Background: Drug targeting to activated endothelial cells via E-selectin is currently being explored as a new approach to treat chronic inflammatory disorders. This approach uses E-selectin directed antibodies as carrier molecules to selectively deliver anti-inflammatory drugs into activated endothelial cells, thereby theoretically decreasing drug-associated side-effects. Therapeutic effects of developed drug targeting constructs will have to be tested in animal models of inflammation, in which E-selectin is expressed during the course of the disease. In this study several murine models of inflammation were investigated regarding expression of E-selectin.
Methods: E-selectin expression was determined both at the mRNA level using RT-PCR and at the protein level by immunohistochemistry using two monoclonal antibodies (10E9.6 and MES-1). The models studied included delayed type hypersensitivity induced skin inflammation, dextran sodium sulphate induced colitis, kidney ischemia/reperfusion injury, atherosclerosis in ApoE knockout mice, and collagen induced arthritis.
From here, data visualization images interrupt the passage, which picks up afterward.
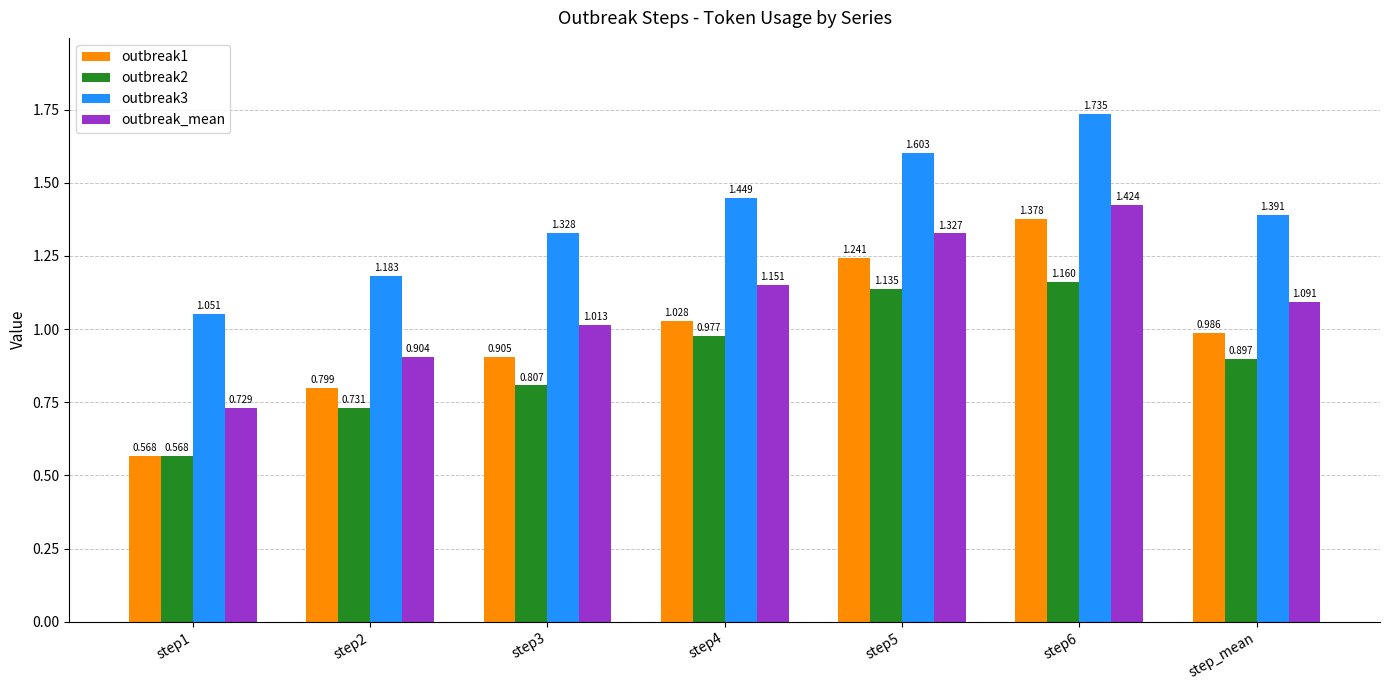

At which label does outbreak3 reach its minimum?

step1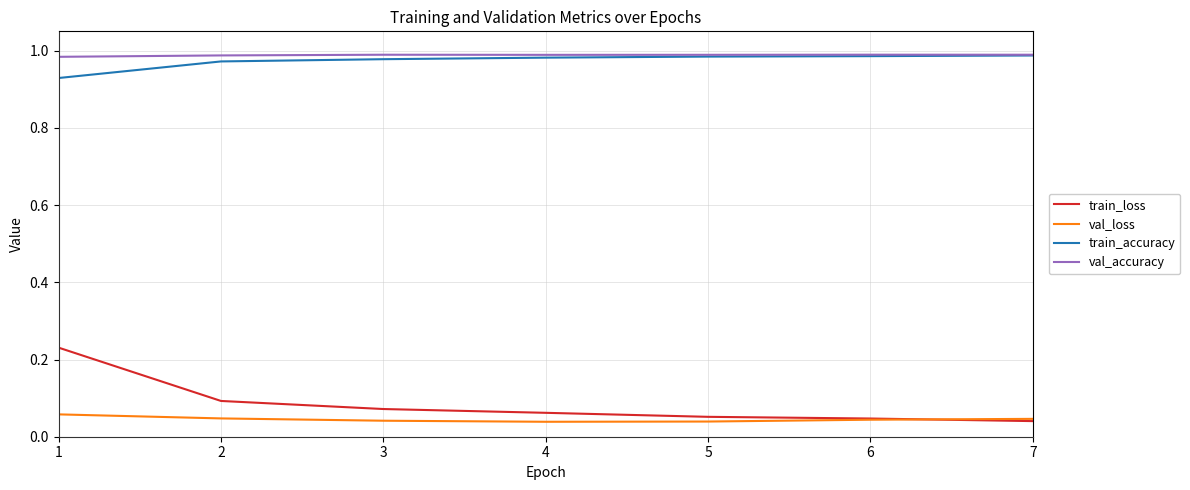

Between 1 and 3, which series saw the biggest shift?

train_loss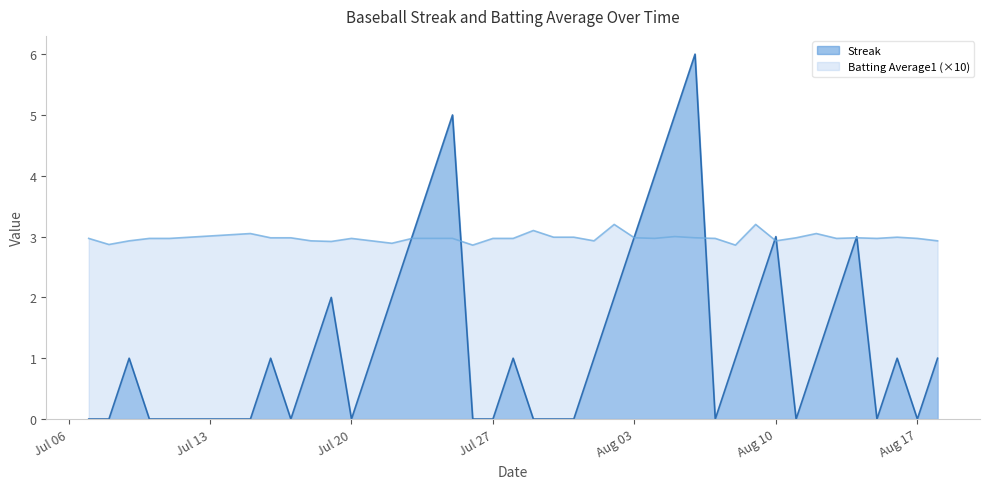

Rank the series by their maximum value, from highest to lowest.

Streak, Batting Average1 (×10)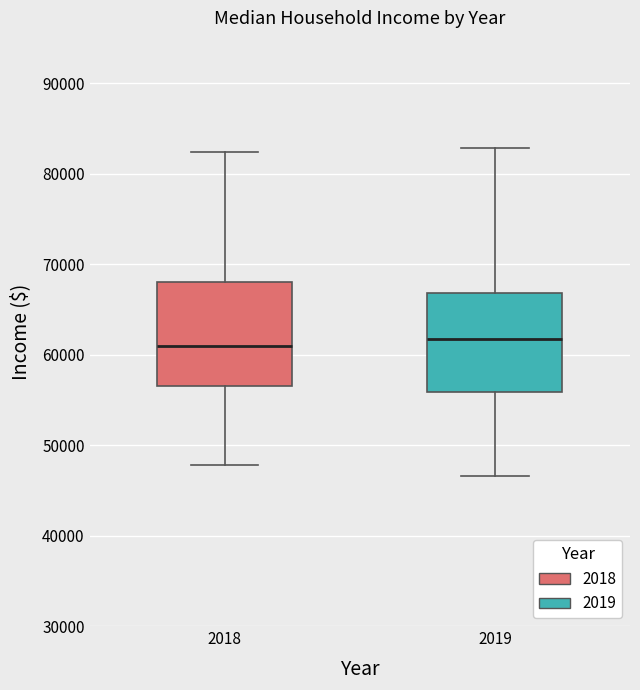

Reading left to right, transcribe this box plot: for each box, give where its median line is, the range the box spans, and where its two whiskers end, as read against the y-axis. The values are not printed on the chart, so give them approximately, as read against the axis.

2018: median 61000, box 57000 to 68000, whiskers 48000 to 82000
2019: median 62000, box 56000 to 67000, whiskers 47000 to 83000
Results: In all animal models E-selectin mRNA expression was detected, although to a different extent. In contrast, only the delayed type hypersensitivity model and, to a minor extent, the collagen induced arthritis model showed E-selectin protein expression.
Conclusions: These results stress the need to determine E-selectin protein expression and not only mRNA expression, when choosing an animal model for testing E-selectin directed drug targeting preparations. In addition, in the arthritis model, E-selectin protein detection was dependent on the particular anti-E-selectin antibody used. This finding may not only have implications for the development and/or choice of homing devices to be used in E-selectin directed drug targeting preparations, but also for inflammation research in general.